The strongest growth in assets in the first half of 2012 was recorded in Qatar, rising by 20 per cent. Qatar National Bank (QNB), which saw a 26 per cent increase to for the year to end June 2012, drove growth in Qatar. Other Qatari banks, including Qatar Islamic Bank and Masraf Al Rayan also recorded good growth. Regional asset growth was driven by an expansion in loan portfolios.

Growth was particularly strong in Qatar.

National Commercial Bank in Saudi Arabia saw the strongest growth among the ten largest banks in the GCC with profits up 20 per cent to June 2012. QNB was in second place in terms of growth, with 17 per cent, but achieved the highest level of profits, at $1.13 billion. Al Rajhi Bank of Saudi Arabia and National Bank of Abu Dhabi also enjoyed good rates of growth, with Al Rajhi remaining the most profitable bank amongst the region’s largest ten institutions. Islamic banks’ profits increased by 19 per cent in the period, on the back of continued growing demand for Sharia’h finance across the region.

The aggregate level of NPLs in the region is 4.8 per cent of total loans. There is considerablevariability in NPLs between countries, ranging from a low of one per cent in Qatar to a high of eight per cent in the UAE. The UAE figure reflects the impact of regulatory changes in accounting for NPLs and exposure to the real estate sector, with Dubai-based banks being more impacted than banks in Abu Dhabi.

For the GCC banking sector as a whole, higher net interest income in 2012 to date has been the maindriver of the improvement while increased loan loss provisions and operating expenses has been the main drag on the bottom line.

Higher provisions were somewhat of a surprise given the increase in 2011 but underlie the fact that some new non-performing loans are still emerging whilst some banks must also raise coverage for existing exposures.

REGIONAL DIFFERENCES IN PERFORMANCE

There remain significant differences in both performance and market dynamics amongst the six states in the GCC. In 2012 to date, banks in Qatar continue to record the highest rates of asset growth with balance sheet expansion in the UAE and Kuwait flat, reflecting ongoing challenges in those markets.

Profit growth is also highest in Qatar followed by the Kingdom of Saudi Arabia (KSA) with weaker growth rates seen in Kuwait, which was partly due to increased provisioning, and the UAE. Provisioning charges have also risen in KSA but coverage levels among Saudi banks remains very high.

One advantage for the GCC banking sector is the current good level of domestic liquidity in the regional economy. High energy prices and greater hydrocarbon production have aided credit growth and increased money supply. Reflecting the better performance in individual banking sectors, there is variation in liquidity growth across the GCC economies.

Liquidity in the GCC region, as measured by broad money supply M2, grew by 5.2 per cent in the year up to August 2012 to reach $778 billion. Qatar recorded the highest broad money supply growth in the region in 2011 and during the first eight months of 2012. Qatar’s M2 grew by 19.1 per cent in the year to August 2012, reaching $101 billion. This reflects strong hydrocarbon production and high levels of government spending, helping to drive credit growth.
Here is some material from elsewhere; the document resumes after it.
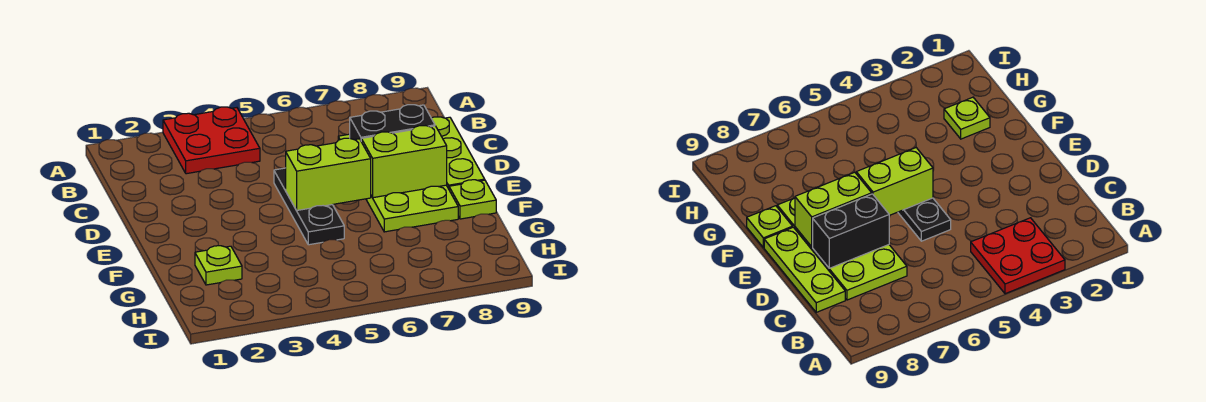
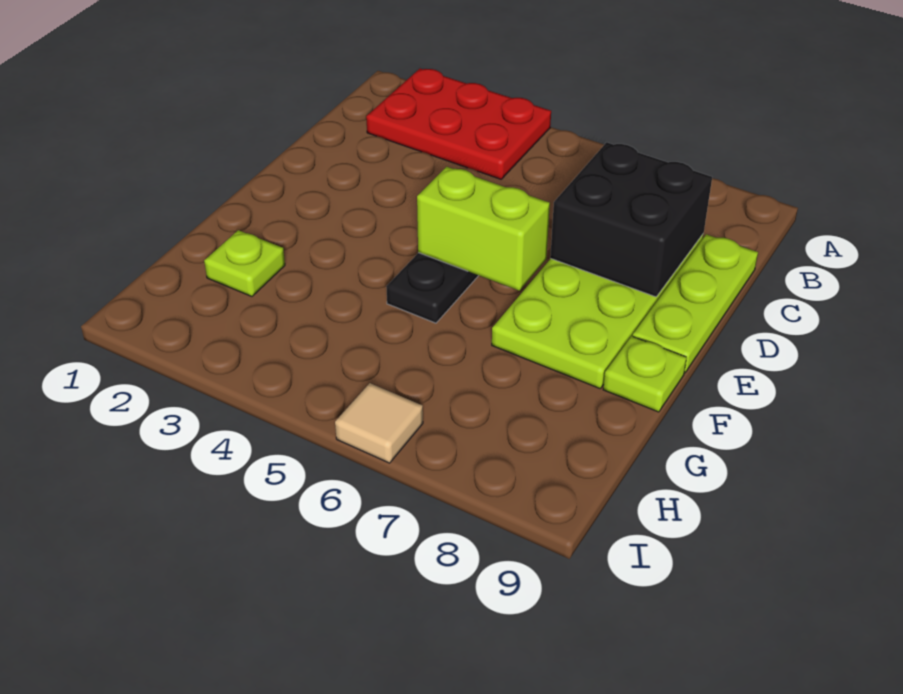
red 2x2 plate [163,107,260,174] -> red 2x3 plate [366,69,551,179]
black 1x2 brick [350,105,435,140] -> black 2x2 brick [550,142,712,297]
lime 1x2 brick [361,126,447,198] -> none
none -> tan 1x1 tile [335,383,423,463]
Money supply in Saudi Arabia showed a moderate increase of 4.7 per cent in the year to August 2012. The gains came mainly from an increase in the currency in circulation and demand deposits.

Money supply growth in the UAE has recovered recently but remains impacted by significant investment in the real estate sector. However, the improvement in real estate activity in recent months has led to increased credit to the sector.

Driving the overall money supply growth in the GCC has been the increase in credit, which rose by 7.8 per cent for the eight months to August 2012, standing at $833 billion. Qatar had the most credit growth in the region, with loans extended by banks increasing by 18.5 per cent in the eight month period to August 2012 to $131.4 billion. The loans disbursed by banks in Saudi Arabia rose by 12.2 per cent to reach $256.2 billion as at August 2012. The UAE has the largest loan book in the region, and overall lending rose by 1.8 per cent to $296.9 billion as at end August 2012.